Gedanken zum Thema Zutrittskontrolle

 
 
Hilfestellung zur Planung

Bei der Zutrittskontrolle geht es darum, dass nur ausgewählte Personen zu definierten Zeiten einen bestimmten Bereich betreten dürfen.



Dafür sind folgende Punkte zu definieren und zu prüfen:

 
  1. Überlegen Sie sich, was Sie sichern möchten. Geht es um Anlagen (Server, Labor …), um Informationen (Archiv, Forschung…), um Personen, um Gegenstände (Sammlungen, Schmuck…), um Abläufe etc.

  2. Fragen Sie sich nun, wie sicher soll/muss das sein bzw. gegen welche Eindringversuche möchten Sie den Schutz erstellen. Genügt ein erschwerter Zugang oder ist eine Ein-/Austrittskontrolle mit Personenvereinzelung und biometrischer Erkennung notwendig? Die Antwort hat direkte Auswirkung auf die Ausführung der nächsten beiden Punkte.

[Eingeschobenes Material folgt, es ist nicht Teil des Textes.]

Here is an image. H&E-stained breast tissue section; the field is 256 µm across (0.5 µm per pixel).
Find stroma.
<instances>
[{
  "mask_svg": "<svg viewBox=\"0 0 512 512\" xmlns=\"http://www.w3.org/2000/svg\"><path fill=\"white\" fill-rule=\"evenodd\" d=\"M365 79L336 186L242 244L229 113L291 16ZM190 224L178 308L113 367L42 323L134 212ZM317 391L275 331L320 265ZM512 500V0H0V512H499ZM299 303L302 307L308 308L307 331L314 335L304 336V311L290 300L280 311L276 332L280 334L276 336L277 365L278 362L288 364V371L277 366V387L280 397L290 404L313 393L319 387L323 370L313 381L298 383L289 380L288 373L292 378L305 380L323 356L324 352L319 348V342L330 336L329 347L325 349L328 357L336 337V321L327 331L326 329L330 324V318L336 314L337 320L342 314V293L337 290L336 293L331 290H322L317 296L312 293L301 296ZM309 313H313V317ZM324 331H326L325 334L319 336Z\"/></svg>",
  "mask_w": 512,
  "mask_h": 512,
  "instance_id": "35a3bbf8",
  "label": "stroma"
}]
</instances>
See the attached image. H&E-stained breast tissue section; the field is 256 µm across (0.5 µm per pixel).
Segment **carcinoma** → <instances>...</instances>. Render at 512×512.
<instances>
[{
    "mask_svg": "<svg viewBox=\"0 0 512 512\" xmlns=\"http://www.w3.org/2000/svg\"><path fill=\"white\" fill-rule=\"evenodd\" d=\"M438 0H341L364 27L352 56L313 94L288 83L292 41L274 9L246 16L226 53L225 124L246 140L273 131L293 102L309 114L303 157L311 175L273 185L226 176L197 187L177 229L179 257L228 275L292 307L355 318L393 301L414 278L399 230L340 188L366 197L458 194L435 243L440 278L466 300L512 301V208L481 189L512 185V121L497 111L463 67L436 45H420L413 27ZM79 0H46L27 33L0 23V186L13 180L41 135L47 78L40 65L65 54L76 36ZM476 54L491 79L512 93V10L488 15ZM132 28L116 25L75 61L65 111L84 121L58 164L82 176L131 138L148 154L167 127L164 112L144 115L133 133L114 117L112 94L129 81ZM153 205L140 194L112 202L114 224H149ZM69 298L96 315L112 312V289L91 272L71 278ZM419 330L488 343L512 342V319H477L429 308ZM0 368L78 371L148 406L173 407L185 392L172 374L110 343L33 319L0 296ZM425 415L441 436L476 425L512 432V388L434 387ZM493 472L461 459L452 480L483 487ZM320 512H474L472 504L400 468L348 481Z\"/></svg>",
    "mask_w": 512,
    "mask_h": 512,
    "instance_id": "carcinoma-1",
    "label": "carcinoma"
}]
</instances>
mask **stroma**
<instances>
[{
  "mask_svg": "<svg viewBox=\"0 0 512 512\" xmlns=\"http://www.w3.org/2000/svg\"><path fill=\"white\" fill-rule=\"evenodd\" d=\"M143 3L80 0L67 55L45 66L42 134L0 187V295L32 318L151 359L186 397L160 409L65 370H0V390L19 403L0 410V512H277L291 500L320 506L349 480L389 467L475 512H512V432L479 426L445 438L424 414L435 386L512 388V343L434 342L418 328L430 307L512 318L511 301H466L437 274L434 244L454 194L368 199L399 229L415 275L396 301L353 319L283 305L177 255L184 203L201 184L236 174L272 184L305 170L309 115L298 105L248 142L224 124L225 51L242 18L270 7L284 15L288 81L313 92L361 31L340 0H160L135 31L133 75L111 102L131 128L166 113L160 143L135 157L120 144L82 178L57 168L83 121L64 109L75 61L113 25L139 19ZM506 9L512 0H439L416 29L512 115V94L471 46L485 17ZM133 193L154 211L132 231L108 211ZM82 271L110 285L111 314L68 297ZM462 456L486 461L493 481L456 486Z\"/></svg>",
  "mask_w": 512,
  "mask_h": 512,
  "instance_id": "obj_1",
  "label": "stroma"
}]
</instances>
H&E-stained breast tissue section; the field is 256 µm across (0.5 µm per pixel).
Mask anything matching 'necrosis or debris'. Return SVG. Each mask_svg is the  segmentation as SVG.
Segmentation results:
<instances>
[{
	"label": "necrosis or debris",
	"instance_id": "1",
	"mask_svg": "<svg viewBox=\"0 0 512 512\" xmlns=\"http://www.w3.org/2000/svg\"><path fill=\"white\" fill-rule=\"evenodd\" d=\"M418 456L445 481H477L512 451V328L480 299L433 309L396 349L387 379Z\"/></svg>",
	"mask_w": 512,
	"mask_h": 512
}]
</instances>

  3. Der gewünschte Bereich (Areal, Gebäude, Raum…) wird festgelegt und mit entsprechenden Vorkehrungen (Mauer, Zaun…) nach „Aussen“ abgegrenzt, sodass ein Betreten etc. verhindert wird.

  4. Um den abgegrenzten Bereich zu betreten, werden an bestimmten Punkten Zugänge mit einer Kontrolle (Sichtkontrolle, Schlüssel, Ausweis, Biometrie…) eingerichtet.

  5. Klären Sie ab, welche Einflüsse wirken. Gibt es Vorschriften (Fluchtwege, Brandabschnitte…), die einzuhalten sind? Sind Akzeptanzprobleme zu befürchten? Werden Arbeitsprozesse, Materialflüsse etc. behindert?

  6. Prüfen Sie, ob es Lücken, z.B. Hintereingänge, gibt und gehen Sie die einzelnen Kontrollpunkte nochmals durch. Es gilt: Die Kette ist nur so stark, wie das schwächste Glied.

Erst jetzt geht es darum, für die aufgestellten Anforderungen die geeignete Lösung zu evaluieren.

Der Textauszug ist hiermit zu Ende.